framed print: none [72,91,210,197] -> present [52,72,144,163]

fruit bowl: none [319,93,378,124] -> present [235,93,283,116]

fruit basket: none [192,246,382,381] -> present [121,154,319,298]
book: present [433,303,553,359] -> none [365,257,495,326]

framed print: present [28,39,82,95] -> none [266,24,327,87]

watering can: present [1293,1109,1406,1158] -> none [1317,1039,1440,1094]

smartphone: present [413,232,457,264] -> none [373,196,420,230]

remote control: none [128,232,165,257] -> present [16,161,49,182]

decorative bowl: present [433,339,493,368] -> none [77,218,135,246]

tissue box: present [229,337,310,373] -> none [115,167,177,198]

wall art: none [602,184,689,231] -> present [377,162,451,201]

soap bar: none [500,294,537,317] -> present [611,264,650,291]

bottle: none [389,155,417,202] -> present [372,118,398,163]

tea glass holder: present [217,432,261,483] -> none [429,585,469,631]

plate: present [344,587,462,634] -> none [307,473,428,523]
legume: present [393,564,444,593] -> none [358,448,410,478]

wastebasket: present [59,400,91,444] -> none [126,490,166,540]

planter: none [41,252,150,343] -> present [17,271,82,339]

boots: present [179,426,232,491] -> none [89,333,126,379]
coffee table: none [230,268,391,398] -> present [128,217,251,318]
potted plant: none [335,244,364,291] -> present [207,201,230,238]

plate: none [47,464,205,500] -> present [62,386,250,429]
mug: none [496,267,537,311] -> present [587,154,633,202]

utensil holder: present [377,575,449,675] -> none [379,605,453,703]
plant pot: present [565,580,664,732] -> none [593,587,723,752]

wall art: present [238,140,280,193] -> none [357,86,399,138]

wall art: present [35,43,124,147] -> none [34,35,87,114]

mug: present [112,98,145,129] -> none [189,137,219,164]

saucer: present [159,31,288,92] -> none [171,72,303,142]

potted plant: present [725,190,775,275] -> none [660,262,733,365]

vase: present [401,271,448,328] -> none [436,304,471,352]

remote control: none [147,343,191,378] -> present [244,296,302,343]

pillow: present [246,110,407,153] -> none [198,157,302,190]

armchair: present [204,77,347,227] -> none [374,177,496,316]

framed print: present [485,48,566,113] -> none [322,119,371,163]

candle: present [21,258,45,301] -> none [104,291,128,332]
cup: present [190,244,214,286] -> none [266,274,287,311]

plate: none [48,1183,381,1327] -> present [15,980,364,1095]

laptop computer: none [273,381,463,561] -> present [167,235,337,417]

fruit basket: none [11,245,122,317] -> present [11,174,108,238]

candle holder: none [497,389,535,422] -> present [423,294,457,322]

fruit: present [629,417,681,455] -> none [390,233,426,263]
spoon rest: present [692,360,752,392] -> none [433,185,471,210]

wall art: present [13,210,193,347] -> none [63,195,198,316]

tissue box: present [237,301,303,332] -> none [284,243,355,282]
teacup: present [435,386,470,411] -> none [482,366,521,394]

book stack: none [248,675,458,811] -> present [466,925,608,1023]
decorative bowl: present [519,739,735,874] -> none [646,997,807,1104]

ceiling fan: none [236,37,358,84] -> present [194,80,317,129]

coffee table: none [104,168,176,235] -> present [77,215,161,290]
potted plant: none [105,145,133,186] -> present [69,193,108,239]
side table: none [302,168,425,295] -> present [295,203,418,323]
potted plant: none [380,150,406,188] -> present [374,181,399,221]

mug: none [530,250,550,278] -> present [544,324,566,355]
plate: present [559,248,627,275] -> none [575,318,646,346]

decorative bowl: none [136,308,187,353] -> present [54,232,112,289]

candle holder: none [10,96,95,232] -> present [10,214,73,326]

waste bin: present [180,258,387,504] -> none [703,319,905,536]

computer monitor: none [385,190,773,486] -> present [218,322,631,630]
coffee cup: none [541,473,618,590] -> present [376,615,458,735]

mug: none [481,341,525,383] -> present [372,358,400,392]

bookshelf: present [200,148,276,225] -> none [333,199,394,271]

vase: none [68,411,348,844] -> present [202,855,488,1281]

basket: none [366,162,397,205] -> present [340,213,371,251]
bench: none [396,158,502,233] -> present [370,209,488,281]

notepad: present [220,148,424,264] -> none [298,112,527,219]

____

The problem:
Each record is to be retyped exactly as written.

Solution below:
framed print: none [72,91,210,197] -> present [52,72,144,163]

fruit bowl: none [319,93,378,124] -> present [235,93,283,116]

fruit basket: none [192,246,382,381] -> present [121,154,319,298]
book: present [433,303,553,359] -> none [365,257,495,326]

framed print: present [28,39,82,95] -> none [266,24,327,87]

watering can: present [1293,1109,1406,1158] -> none [1317,1039,1440,1094]

smartphone: present [413,232,457,264] -> none [373,196,420,230]

remote control: none [128,232,165,257] -> present [16,161,49,182]

decorative bowl: present [433,339,493,368] -> none [77,218,135,246]

tissue box: present [229,337,310,373] -> none [115,167,177,198]

wall art: none [602,184,689,231] -> present [377,162,451,201]

soap bar: none [500,294,537,317] -> present [611,264,650,291]

bottle: none [389,155,417,202] -> present [372,118,398,163]

tea glass holder: present [217,432,261,483] -> none [429,585,469,631]

plate: present [344,587,462,634] -> none [307,473,428,523]
legume: present [393,564,444,593] -> none [358,448,410,478]

wastebasket: present [59,400,91,444] -> none [126,490,166,540]

planter: none [41,252,150,343] -> present [17,271,82,339]

boots: present [179,426,232,491] -> none [89,333,126,379]
coffee table: none [230,268,391,398] -> present [128,217,251,318]
potted plant: none [335,244,364,291] -> present [207,201,230,238]

plate: none [47,464,205,500] -> present [62,386,250,429]
mug: none [496,267,537,311] -> present [587,154,633,202]

utensil holder: present [377,575,449,675] -> none [379,605,453,703]
plant pot: present [565,580,664,732] -> none [593,587,723,752]

wall art: present [238,140,280,193] -> none [357,86,399,138]

wall art: present [35,43,124,147] -> none [34,35,87,114]

mug: present [112,98,145,129] -> none [189,137,219,164]

saucer: present [159,31,288,92] -> none [171,72,303,142]

potted plant: present [725,190,775,275] -> none [660,262,733,365]

vase: present [401,271,448,328] -> none [436,304,471,352]

remote control: none [147,343,191,378] -> present [244,296,302,343]

pillow: present [246,110,407,153] -> none [198,157,302,190]

armchair: present [204,77,347,227] -> none [374,177,496,316]

framed print: present [485,48,566,113] -> none [322,119,371,163]

candle: present [21,258,45,301] -> none [104,291,128,332]
cup: present [190,244,214,286] -> none [266,274,287,311]

plate: none [48,1183,381,1327] -> present [15,980,364,1095]

laptop computer: none [273,381,463,561] -> present [167,235,337,417]

fruit basket: none [11,245,122,317] -> present [11,174,108,238]

candle holder: none [497,389,535,422] -> present [423,294,457,322]

fruit: present [629,417,681,455] -> none [390,233,426,263]
spoon rest: present [692,360,752,392] -> none [433,185,471,210]

wall art: present [13,210,193,347] -> none [63,195,198,316]

tissue box: present [237,301,303,332] -> none [284,243,355,282]
teacup: present [435,386,470,411] -> none [482,366,521,394]

book stack: none [248,675,458,811] -> present [466,925,608,1023]
decorative bowl: present [519,739,735,874] -> none [646,997,807,1104]

ceiling fan: none [236,37,358,84] -> present [194,80,317,129]

coffee table: none [104,168,176,235] -> present [77,215,161,290]
potted plant: none [105,145,133,186] -> present [69,193,108,239]
side table: none [302,168,425,295] -> present [295,203,418,323]
potted plant: none [380,150,406,188] -> present [374,181,399,221]

mug: none [530,250,550,278] -> present [544,324,566,355]
plate: present [559,248,627,275] -> none [575,318,646,346]

decorative bowl: none [136,308,187,353] -> present [54,232,112,289]

candle holder: none [10,96,95,232] -> present [10,214,73,326]

waste bin: present [180,258,387,504] -> none [703,319,905,536]

computer monitor: none [385,190,773,486] -> present [218,322,631,630]
coffee cup: none [541,473,618,590] -> present [376,615,458,735]

mug: none [481,341,525,383] -> present [372,358,400,392]

bookshelf: present [200,148,276,225] -> none [333,199,394,271]

vase: none [68,411,348,844] -> present [202,855,488,1281]

basket: none [366,162,397,205] -> present [340,213,371,251]
bench: none [396,158,502,233] -> present [370,209,488,281]

notepad: present [220,148,424,264] -> none [298,112,527,219]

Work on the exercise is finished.